As budget talks ramped up, so did the resistance.
Farm lobbyists mobilized. Agriculture ministers revolted. The Commission’s own agriculture chief, Christophe Hansen, began pushing back internally. Germany’s governing Christian Democrats wrote to Commission President Ursula von der Leyen, who hails from the party, urging their “Dear Ursula” not to fold the farm budget into broader spending plans.
“Cuts to the Common Agricultural Policy would send out completely the wrong signal,” Johannes Steiniger, one of the authors of the letter, told POLITICO. “The CAP must continue to have an independent and reliable budget.”
The goal had been to fundamentally reshape how the farm budget worked. But in the end, the next CAP will look much like the current one, with its basic structure left intact.
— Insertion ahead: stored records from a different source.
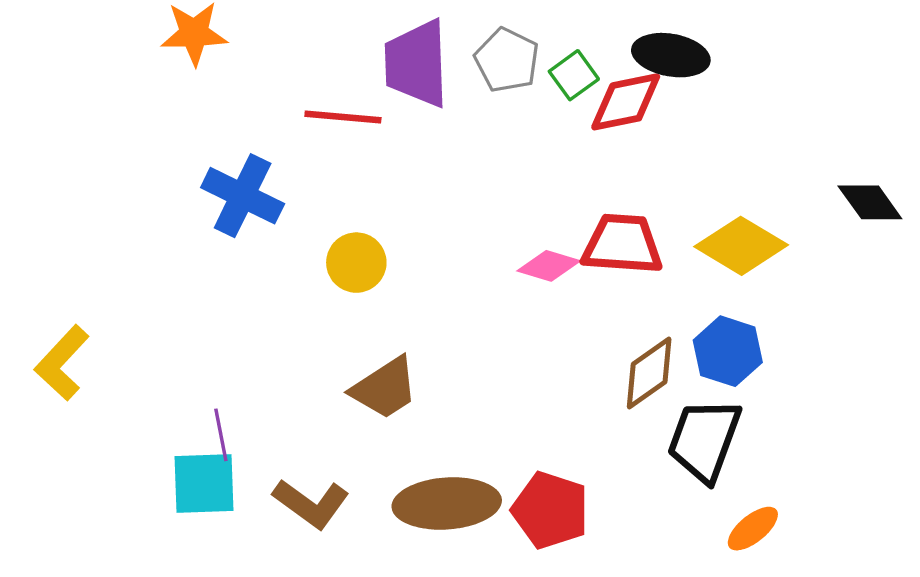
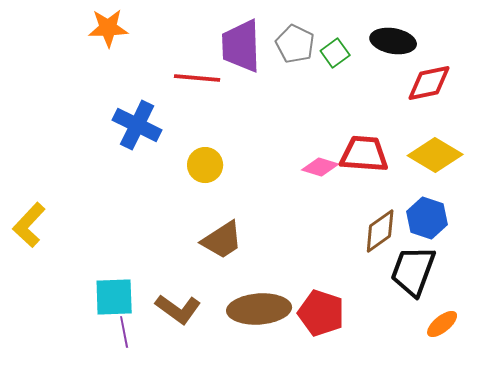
red diamond: (626, 102) -> (429, 83), moved
purple line: (221, 435) -> (124, 332), moved

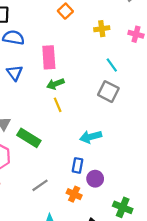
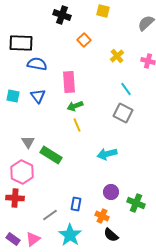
yellow cross: (102, 29) -> (117, 56), turned -32
blue rectangle: (77, 165) -> (76, 204), moved
gray line: (40, 185) -> (50, 215), moved
orange cross: (74, 194) -> (102, 216), moved
green cross: (123, 207) -> (136, 203), moved

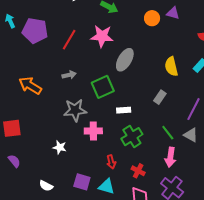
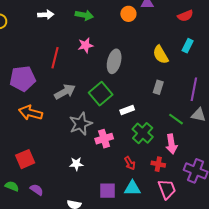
purple pentagon: (35, 31) -> (23, 79), moved
pink star: (102, 36) -> (86, 45), size x0.7
gray arrow: (69, 75) -> (65, 92), size x1.5
pink arrow: (170, 157) -> (171, 144), moved

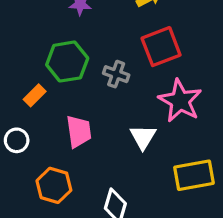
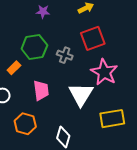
white triangle: (143, 137) -> (81, 94), size x1.5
By June, the Commission had quietly shelved the restructuring plan. Jan Olbrycht, a special adviser to Budget Commissioner Piotr Serafin, said the CAP would remain as a separate pillar in the EU’s 2028-2034 budget. Rural development funding would stay within the CAP’s two-pillar structure. Earlier ideas to shift that money to the cohesion rubric were, Olbrycht said, “over, finished.”
That marked a major retreat before the official unveiling of the Commission’s budget proposal on July 16. And it has underscored the raw political power the farm lobby can still exert in Brussels, even as the number of farmers declines and the EU faces growing calls to redirect money toward strategic challenges.